PONTIAC, Ill. (AP) — When residents here heard that the governor wanted to close the 137-year-old Pontiac Correctional Center, taking hundreds of jobs from the area, they mobilized.

They held rallies and a parade. Streets were lined with blue and white “Save Our Prison” signs, and people were outfitted in T-shirts to match.

The 12,000 or so residents now find themselves trying to talk Gov. Rod R. Blagojevich, a Democrat, out of closing the town’s second-largest employer to help fill a $700 million hole in the state budget.

Mayor Scott McCoy said about 570 jobs in this central Illinois town would be lost. He worries about lost revenues for the city, construction companies, restaurants and other businesses, which one study estimated at more than $50 million a year.

Mr. McCoy also pointed out that most prison employees would probably take other jobs in the prison system, leaving town with spouses who are teachers, nurses and other professionals.

“These are our coaches, these are our P.T.O. members,” Mr. McCoy said. “Almost every one of them will transfer to somewhere else.”

Officials say closing the prison will save the state $8.5 million over the next two years.

“I hate closing Pontiac,” Roger Walker, director of the State Department of Corrections, told more than a thousand people at a public hearing here last week.

But he left no doubt where he stands. “The best available option for the department at this time,” he said, “is to close Pontiac.”

The facility is to be closed in January. But this month, Mr. Blagojevich suggested that he might save it if legislators backed his capital spending plan. The legislation, which would finance construction of roads, buildings and schools, has been stalled for months.

“It’s not politics. It’s economics,” said Brian Williamsen, a spokesman for the governor. “The funding has to be in place.”

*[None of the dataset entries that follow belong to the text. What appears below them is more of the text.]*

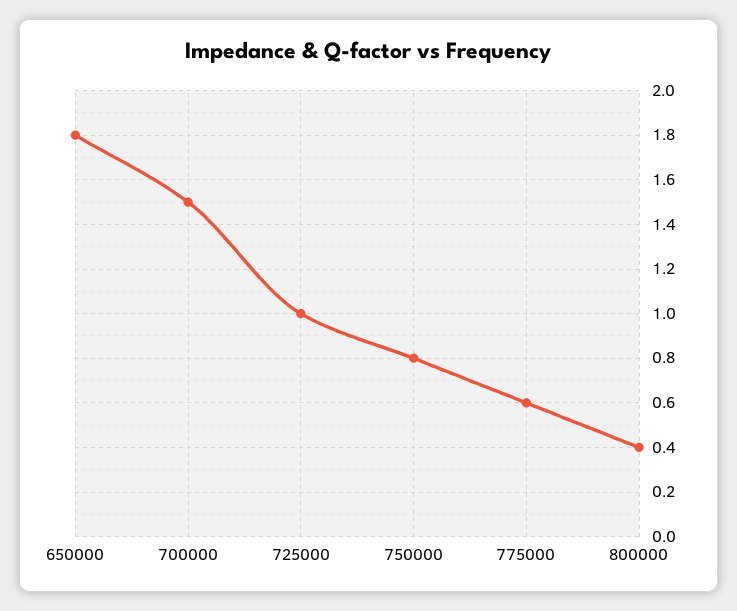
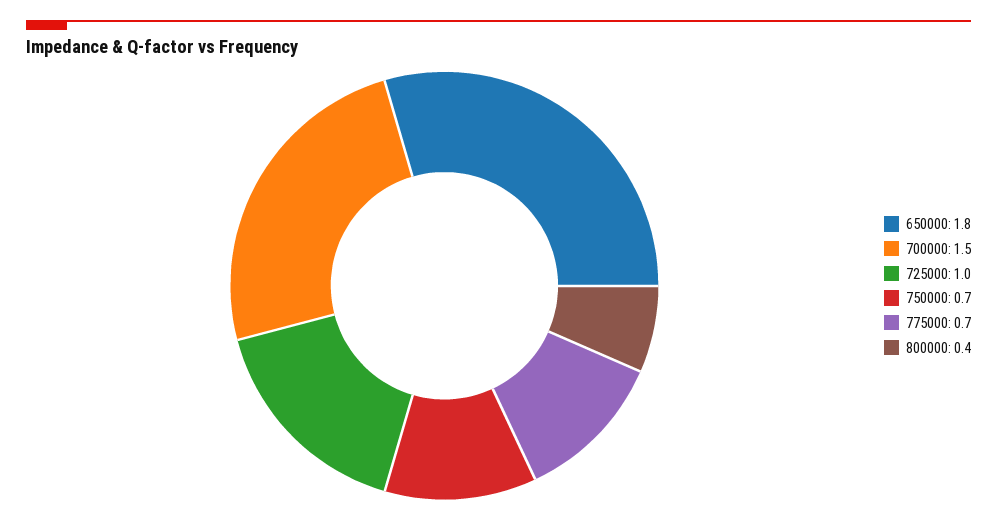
  {
    "650000": 1.8,
    "700000": 1.5,
    "725000": 1,
-   "750000": 0.8,
+   "750000": 0.7,
-   "775000": 0.6,
+   "775000": 0.7,
    "800000": 0.4
  }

The maximum-security facility, a complex of mostly red-brick and stone buildings, is tucked into the edge of a middle-class neighborhood. High fences and layers of razor wire separate it from a park and tennis courts.

Guards say the prison houses the worst of the worst. In 1978, three guards died in a prison riot. James Earl Ray spent time there in the 1950s for armed robbery.

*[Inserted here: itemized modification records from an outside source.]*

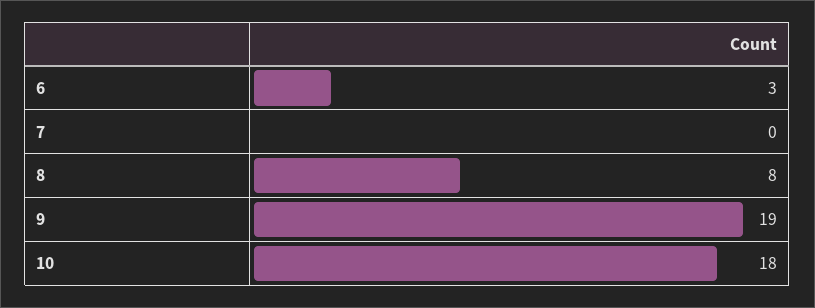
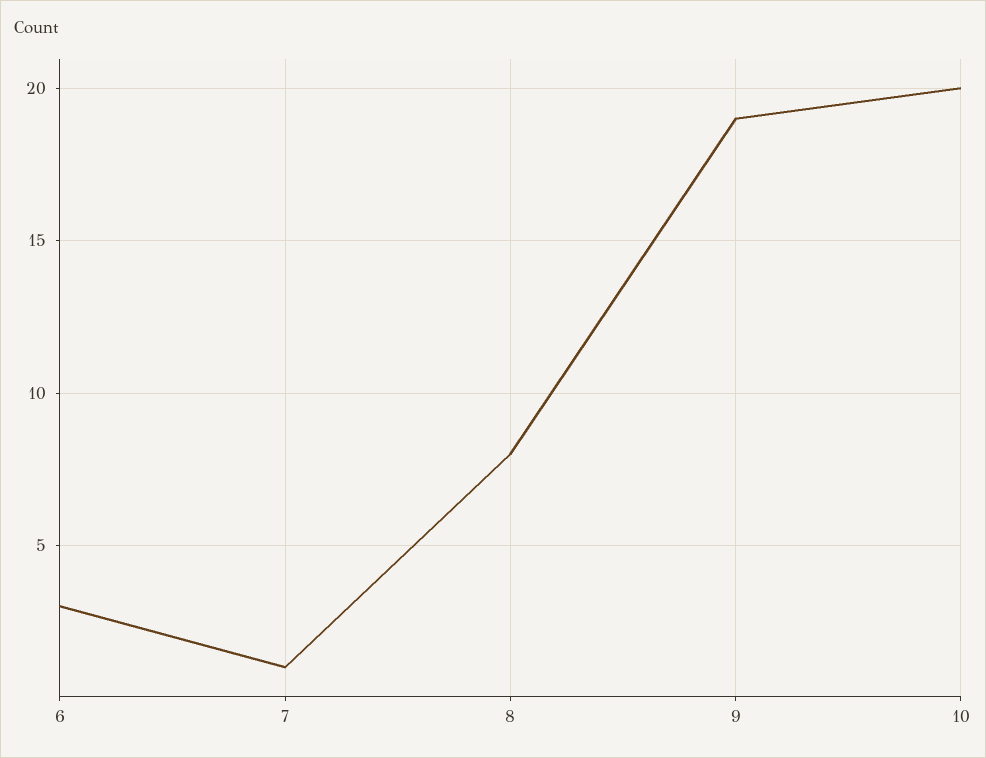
  {
    "6": 3,
-   "7": 0,
+   "7": 1,
    "8": 8,
    "9": 19,
-   "10": 18
+   "10": 20
  }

“Pontiac and this state have had a wonderful partnership for more than 130 years,” said Mr. McCoy, who was raised in a house across the street from the prison.

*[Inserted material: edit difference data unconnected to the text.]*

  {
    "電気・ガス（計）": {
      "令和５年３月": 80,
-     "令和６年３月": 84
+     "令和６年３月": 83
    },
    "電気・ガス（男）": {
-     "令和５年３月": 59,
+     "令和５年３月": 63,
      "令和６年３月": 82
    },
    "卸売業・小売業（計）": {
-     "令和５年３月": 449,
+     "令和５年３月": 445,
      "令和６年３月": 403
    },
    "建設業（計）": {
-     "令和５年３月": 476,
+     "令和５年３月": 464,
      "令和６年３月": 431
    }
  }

In early May, news filtered through town that the prison was on the chopping block.

Stephanie DeLong, whose husband, Kevin, is a lieutenant and a 19-year veteran at the facility, heard the news from a local politician who stopped in at her downtown restaurant, DeLong’s Casual Dining.

The restaurant employs 20 people, Ms. DeLong said, and if the prison closes, the couple and their five children will be among those who are likely to leave.

“I look around and see everything that we do have,” Ms. DeLong said. “You know, we’ve worked hard the last 20 years. How would we ever start over?”